DATA FOR PROCESSING:
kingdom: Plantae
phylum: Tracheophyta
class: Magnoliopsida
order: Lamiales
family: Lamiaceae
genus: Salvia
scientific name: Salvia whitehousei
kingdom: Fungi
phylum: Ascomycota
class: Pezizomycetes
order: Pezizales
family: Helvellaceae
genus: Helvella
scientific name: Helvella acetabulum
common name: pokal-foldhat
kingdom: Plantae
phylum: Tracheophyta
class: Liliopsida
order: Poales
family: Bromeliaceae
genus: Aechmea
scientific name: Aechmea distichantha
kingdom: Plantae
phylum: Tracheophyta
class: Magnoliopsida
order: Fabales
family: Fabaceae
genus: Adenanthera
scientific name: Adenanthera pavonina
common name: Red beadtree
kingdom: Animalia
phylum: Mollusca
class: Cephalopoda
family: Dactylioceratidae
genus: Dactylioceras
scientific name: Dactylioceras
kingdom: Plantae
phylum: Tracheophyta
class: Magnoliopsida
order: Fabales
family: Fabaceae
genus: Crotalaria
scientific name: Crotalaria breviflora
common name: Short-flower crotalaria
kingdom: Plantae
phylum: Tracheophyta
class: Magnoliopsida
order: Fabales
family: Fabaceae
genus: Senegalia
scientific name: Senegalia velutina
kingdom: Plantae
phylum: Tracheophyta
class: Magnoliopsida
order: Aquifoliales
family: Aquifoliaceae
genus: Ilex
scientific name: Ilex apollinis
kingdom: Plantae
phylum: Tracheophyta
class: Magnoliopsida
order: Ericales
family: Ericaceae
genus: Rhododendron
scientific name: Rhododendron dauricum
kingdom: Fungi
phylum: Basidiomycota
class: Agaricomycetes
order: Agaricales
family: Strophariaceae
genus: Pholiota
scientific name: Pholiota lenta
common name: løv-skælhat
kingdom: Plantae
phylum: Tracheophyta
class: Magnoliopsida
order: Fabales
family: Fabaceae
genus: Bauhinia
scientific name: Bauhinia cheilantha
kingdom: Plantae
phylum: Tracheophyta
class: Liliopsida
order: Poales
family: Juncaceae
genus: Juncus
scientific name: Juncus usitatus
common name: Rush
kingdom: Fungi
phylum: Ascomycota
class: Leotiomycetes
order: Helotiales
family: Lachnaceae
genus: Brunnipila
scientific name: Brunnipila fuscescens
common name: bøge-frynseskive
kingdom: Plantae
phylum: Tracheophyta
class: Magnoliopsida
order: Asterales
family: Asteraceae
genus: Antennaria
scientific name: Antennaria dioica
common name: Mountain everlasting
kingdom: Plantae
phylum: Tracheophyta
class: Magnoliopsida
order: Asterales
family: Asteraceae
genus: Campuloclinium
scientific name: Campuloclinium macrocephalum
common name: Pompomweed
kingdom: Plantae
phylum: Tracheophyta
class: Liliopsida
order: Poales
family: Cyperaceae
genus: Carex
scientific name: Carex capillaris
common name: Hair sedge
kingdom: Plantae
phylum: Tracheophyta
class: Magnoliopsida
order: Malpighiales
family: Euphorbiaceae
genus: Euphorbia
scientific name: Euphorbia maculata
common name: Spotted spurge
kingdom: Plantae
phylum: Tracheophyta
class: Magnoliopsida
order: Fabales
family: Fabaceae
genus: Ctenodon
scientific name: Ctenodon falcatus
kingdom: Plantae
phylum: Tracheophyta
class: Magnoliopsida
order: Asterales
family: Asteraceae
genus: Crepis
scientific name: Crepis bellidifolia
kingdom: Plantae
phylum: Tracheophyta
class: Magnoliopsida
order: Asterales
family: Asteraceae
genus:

CHALLENGE: Reproduce the rows above without any change, beginning with their first line and stopping after the line that contains "genus: Helvella".

FINAL ANSWER:
kingdom: Plantae
phylum: Tracheophyta
class: Magnoliopsida
order: Lamiales
family: Lamiaceae
genus: Salvia
scientific name: Salvia whitehousei
kingdom: Fungi
phylum: Ascomycota
class: Pezizomycetes
order: Pezizales
family: Helvellaceae
genus: Helvella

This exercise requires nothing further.